At a tier one level, classrooms can begin incorporating universal strategies and providing staff and parent workshops around coping with stress. These strategies should focus on building positive, adaptive systems by building positive climates, developing social-problem solving and coping skills, facilitating growth mindset, and teaching common behavior expectations.
Educators who are trauma-sensitive approach “misbehavior” from a curious standpoint. Rather than assuming that a child is trying to garner attention or act up, ask, “Why might this student be behaving in this way? What happened right before the misbehavior?” Sometimes, even asking kids flat out “what is going on?” and how you can help them is a good starting point.
At our recent user conference, one school district shared how they have created safe, soothing spaces for students to access during high-stress times such as recess and lunch. The space is a classroom that has flexible seating, dim lighting and calming music. This type of environment allows students to relax and reset. In addition, predictable routines and warnings when you will deviate from the routines are important for students.
For students who continue to have difficulties responding adaptively, additional interventions that are effective focus on remediating adverse effects and working to ensure the student doesn’t get re-traumatized.
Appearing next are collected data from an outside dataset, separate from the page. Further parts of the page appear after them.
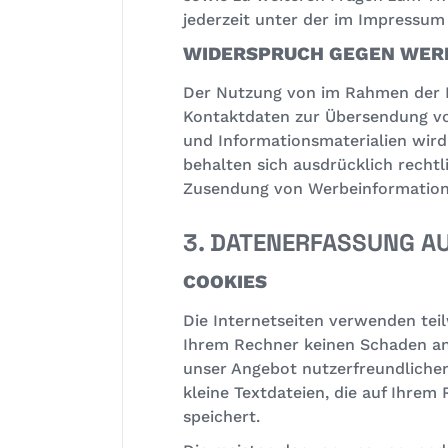
jederzeit unter der im Impressu
WIDERSPRUCH GEGEN WER
Der Nutzung von im Rahmen der I
Kontaktdaten zur Übersendung vo
und Informationsmaterialien wird
behalten sich ausdrücklich rechtl
Zusendung von Werbeinformatione
3. DATENERFASSUNG A
COOKIES
Die Internetseiten verwenden teil
Ihrem Rechner keinen Schaden an 
unser Angebot nutzerfreundlicher,
kleine Textdateien, die auf Ihre
speichert.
Referrals to outside agencies or working closely with your school counselor, psychologist, and social worker to integrate cognitive-behavioral strategies, community-based services, and wrap-around care may be needed.
Finally, maintain awareness of your own well-being. As educators, we’re often wearing many hats and have many opportunities everyday to steer situations in positive or negative directions. Make sure to practice self-care so you can be present and level-headed when supporting students. In the bigger picture, when schools are supportive and trauma-sensitive, both students and adults will learn to thrive.